Rendered images with source text:
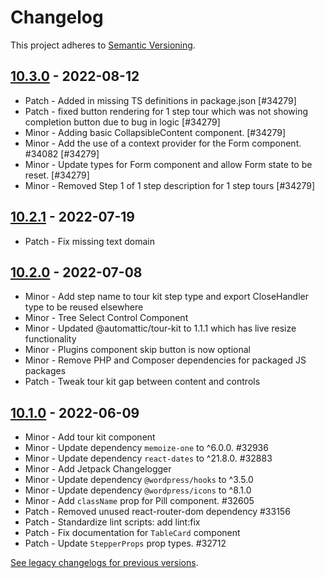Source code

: # Changelog 

This project adheres to [Semantic Versioning](https://semver.org/spec/v2.0.0.html).

## [10.3.0](https://www.npmjs.com/package/@woocommerce/components/v/10.3.0) - 2022-08-12 

-   Patch - Added in missing TS definitions in package.json [#34279]
-   Patch - fixed button rendering for 1 step tour which was not showing completion button due to bug in logic [#34279]
-   Minor - Adding basic CollapsibleContent component. [#34279]
-   Minor - Add the use of a context provider for the Form component. #34082 [#34279]
-   Minor - Update types for Form component and allow Form state to be reset. [#34279]
-   Minor - Removed Step 1 of 1 step description for 1 step tours [#34279]

## [10.2.1](https://www.npmjs.com/package/@woocommerce/components/v/10.2.1) - 2022-07-19 

-   Patch - Fix missing text domain

## [10.2.0](https://www.npmjs.com/package/@woocommerce/components/v/10.2.0) - 2022-07-08 

-   Minor - Add step name to tour kit step type and export CloseHandler type to be reused elsewhere
-   Minor - Tree Select Control Component
-   Minor - Updated @automattic/tour-kit to 1.1.1 which has live resize functionality
-   Minor - Plugins component skip button is now optional
-   Minor - Remove PHP and Composer dependencies for packaged JS packages
-   Patch - Tweak tour kit gap between content and controls

## [10.1.0](https://www.npmjs.com/package/@woocommerce/components/v/10.1.0) - 2022-06-09 

-   Minor - Add tour kit component
-   Minor - Update dependency `memoize-one` to ^6.0.0. #32936
-   Minor - Update dependency `react-dates` to ^21.8.0. #32883
-   Minor - Add Jetpack Changelogger
-   Minor - Update dependency `@wordpress/hooks` to ^3.5.0
-   Minor - Update dependency `@wordpress/icons` to ^8.1.0
-   Minor - Add `className` prop for Pill component. #32605
-   Patch - Removed unused react-router-dom dependency #33156
-   Patch - Standardize lint scripts: add lint:fix
-   Patch - Fix documentation for `TableCard` component
-   Patch - Update `StepperProps` prop types. #32712

[See legacy changelogs for previous versions](https://github.com/woocommerce/woocommerce/blob/68581955106947918d2b17607a01bdfdf22288a9/packages/js/components/CHANGELOG.md).
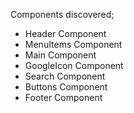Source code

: Components discovered;
- Header Component
- MenuItems Component
- Main Component
- GoogleIcon Component
- Search Component
- Buttons Component
- Footer Component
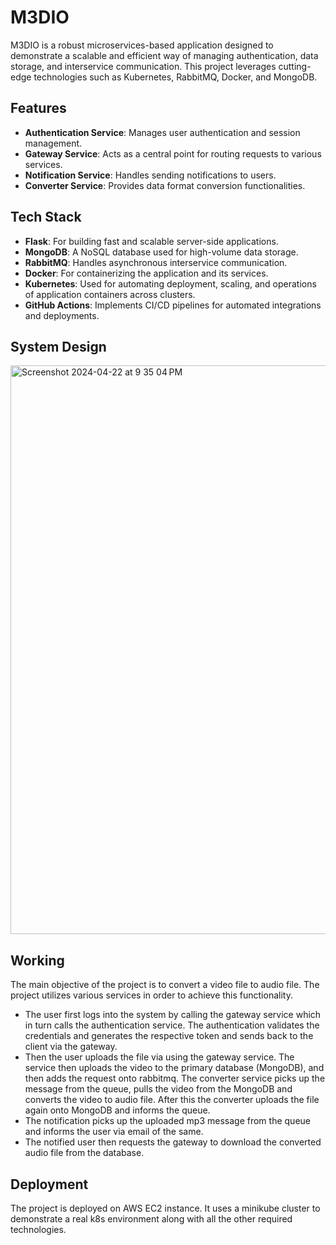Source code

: # M3DIO

M3DIO is a robust microservices-based application designed to demonstrate a scalable and efficient way of managing authentication, data storage, and interservice communication. This project leverages cutting-edge technologies such as Kubernetes, RabbitMQ, Docker, and MongoDB.

## Features

- **Authentication Service**: Manages user authentication and session management.
- **Gateway Service**: Acts as a central point for routing requests to various services.
- **Notification Service**: Handles sending notifications to users.
- **Converter Service**: Provides data format conversion functionalities.

## Tech Stack

- **Flask**: For building fast and scalable server-side applications.
- **MongoDB**: A NoSQL database used for high-volume data storage.
- **RabbitMQ**: Handles asynchronous interservice communication.
- **Docker**: For containerizing the application and its services.
- **Kubernetes**: Used for automating deployment, scaling, and operations of application containers across clusters.
- **GitHub Actions**: Implements CI/CD pipelines for automated integrations and deployments.

## System Design
<img width="910" alt="Screenshot 2024-04-22 at 9 35 04 PM" src="https://github.com/mridul549/m3dio/assets/94969636/32fd56b9-90f1-43aa-a9d4-a3da872cf365">

## Working
The main objective of the project is to convert a video file to audio file. The project utilizes various services in order to achieve this functionality.

- The user first logs into the system by calling the gateway service which in turn calls the authentication service. The authentication validates the credentials and generates the respective token and sends back to the client via the gateway.
- Then the user uploads the file via using the gateway service. The service then uploads the video to the primary database (MongoDB), and then adds the request onto rabbitmq. The converter service picks up the message from the queue, pulls the video from the MongoDB and converts the video to audio file. After this the converter uploads the file again onto MongoDB and informs the queue.
- The notification picks up the uploaded mp3 message from the queue and informs the user via email of the same.
- The notified user then requests the gateway to download the converted audio file from the database.

## Deployment
The project is deployed on AWS EC2 instance. It uses a minikube cluster to demonstrate a real k8s environment along with all the other required technologies.
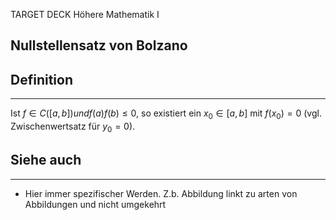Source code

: 
TARGET DECK
Höhere Mathematik I

Nullstellensatz von Bolzano
--
## Definition
***
Ist $f\in C([a,b]) und f(a)f(b)\le 0$, so existiert ein $x_0\in[a,b]$ mit $f(x_0)=0$ (vgl. Zwischenwertsatz für $y_0=0$).
## Siehe auch
***
* Hier immer spezifischer Werden. Z.b. Abbildung linkt zu arten von Abbildungen und nicht umgekehrt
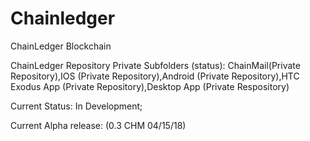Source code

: # Chainledger
ChainLedger Blockchain

ChainLedger Repository Private
Subfolders (status): ChainMail(Private Repository),IOS (Private Repository),Android (Private Repository),HTC Exodus App (Private Repository),Desktop App (Private Respository)

Current Status: In Development;

Current Alpha release: (0.3 CHM 04/15/18)
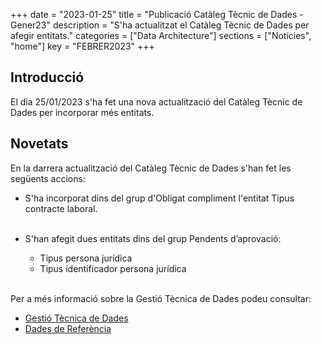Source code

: +++
date        = "2023-01-25"
title       = "Publicació Catàleg Tècnic de Dades - Gener23"
description = "S'ha actualitzat el Catàleg Tècnic de Dades per afegir entitats."
categories  = ["Data Architecture"]
sections    = ["Notícies", "home"]
key = "FEBRER2023"
+++

## Introducció

El dia 25/01/2023 s'ha fet una nova actualització del Catàleg Tècnic de Dades per incorporar més entitats.
 
## Novetats

En la darrera actualització del Catàleg Tècnic de Dades s'han fet les següents accions:

- S'ha incorporat dins del grup d'Obligat compliment l'entitat Tipus contracte laboral.<br><br>

- S'han afegit dues entitats dins del grup Pendents d’aprovació:
  - Tipus persona jurídica<br>
  - Tipus identificador persona jurídica<br><br>

  
Per a més informació sobre la Gestió Tècnica de Dades podeu consultar:

* [Gestió Tècnica de Dades](https://canigo.ctti.gencat.cat/dadesref/gestiodades/)
* [Dades de Referència](https://canigo.ctti.gencat.cat/dadesref/dadesref/)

Task directions - Quote the lines above exactly, starting with the one that has "- Fix documentation" and ending with the one that has "- Main Component"; drop the pictures and include nothing else.

Exercise answer -
-   Patch - Fix documentation for `TableCard` component
-   Patch - Update `StepperProps` prop types. #32712

[See legacy changelogs for previous versions](https://github.com/woocommerce/woocommerce/blob/68581955106947918d2b17607a01bdfdf22288a9/packages/js/components/CHANGELOG.md).
Source code

: Components discovered;
- Header Component
- MenuItems Component
- Main Component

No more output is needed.